WGS data were analyzed using a custom script written in Python version 3.6. Raw reads in FASTQ format were used as input for analysis on a per-isolate basis. The raw reads were first analyzed by FastQC version 0.11.5 (35) and then filtered and trimmed using Trim Galore version 0.3.7 (36) with the command line options –q 30 –length 50 –retain_unpaired and posttrimming FastQC. The output from Trim Galore was used as the input both de novo assembly using SPAdes version 3.7.0 with default settings and for reference mapping using breseq version 0.30 (37) with N. gonorrhoeae FA19 (GenBank accession no. CP012026) as the reference genome. In order to extract variants in the Neisseria gonorrhoeae 23S rRNA and count the number of copies in the genome, breseq was run a second time using the sequence for a single allele of the 23S rRNA gene from strain MS11 as the mapping reference (GenBank accession no. X67293) with the polymorphism-prediction option turned on. The de novo genome assembly and the output from breseq were used for the next steps in the analysis pipeline, which uses the PANDAS version 0.22 and Biopython (38) packages to extract variants and format the data.
ACKNOWLEDGMENTS
The members of the SURRG Working Group are Robert D. Kirkcaldy (CDC), Henrietta Hardin (Tennessee Department of Health), George Merkison (Mario County Public Health Department), Evelyn Nash (CDC), Kevin Pettus (CDC), Jeanine A. McLean (CDC), Robert P. Kohn (San Francisco Department of Public Health), and Kim M. Gernert (CDC).
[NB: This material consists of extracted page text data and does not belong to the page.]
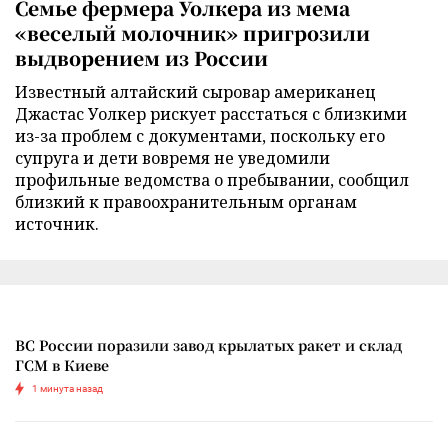
Семье фермера Уолкера из мема
«веселый молочник» пригрозили
выдворением из России
Известный алтайский сыровар американец
Джастас Уолкер рискует расстаться с близкими
из-за проблем с документами, поскольку его
супруга и дети вовремя не уведомили
профильные ведомства о пребывании, сообщил
близкий к правоохранительным органам
источник.
ВС России поразили завод крылатых ракет и склад
ГСМ в Киеве
1 минута назад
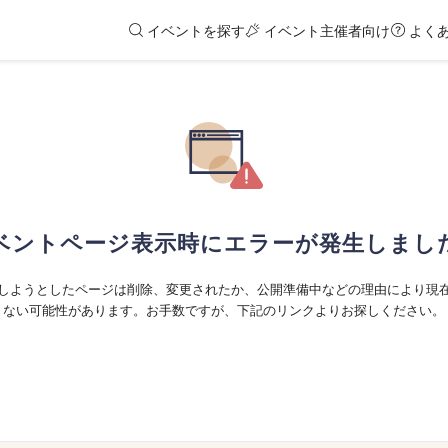
イベントを探す
イベント主催者向け
よく
ベントページ表示時にエラーが発生しまし
しようとしたページは削除、変更されたか、公開準備中などの理由により現
ない可能性があります。お手数ですが、下記のリンクよりお探しください。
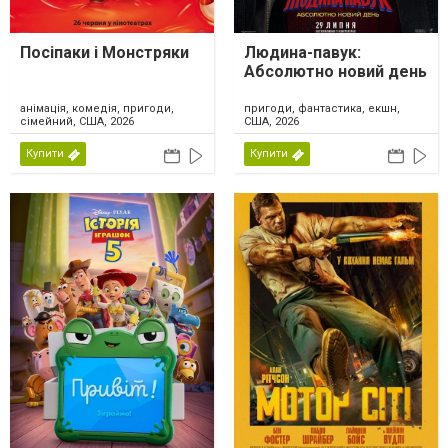
Посіпаки і Монстряки
Людина-павук:
Абсолютно новий день
анімація, комедія, пригоди,
пригоди, фантастика, екшн,
сімейний, США, 2026
США, 2026
Купити
Купити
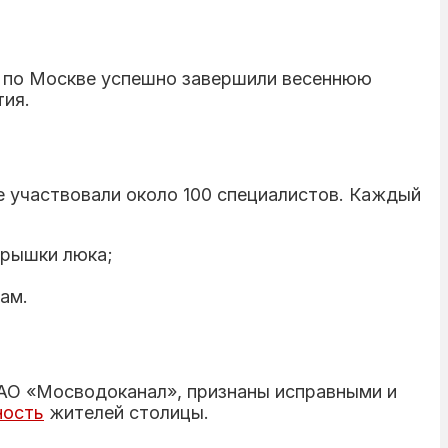
 по Москве успешно завершили весеннюю
тия.
е участвовали около 100 специалистов. Каждый
крышки люка;
ам.
АО «Мосводоканал», признаны исправными и
ность
жителей столицы.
We thank the Antimicrobial Exchange Branch (ARX), the GC AR Lab Network, the GISP, and the SURRG grantees for their contributions to N. gonorrhoeae antimicrobial resistance surveillance.
This study was funded by the CDC, partially with funds from the Combating Antibiotic-Resistant Bacteria (CARB) initiative.
The findings and conclusions of this article are those of the authors and do not necessarily represent the views of the Centers for Disease Control and Prevention.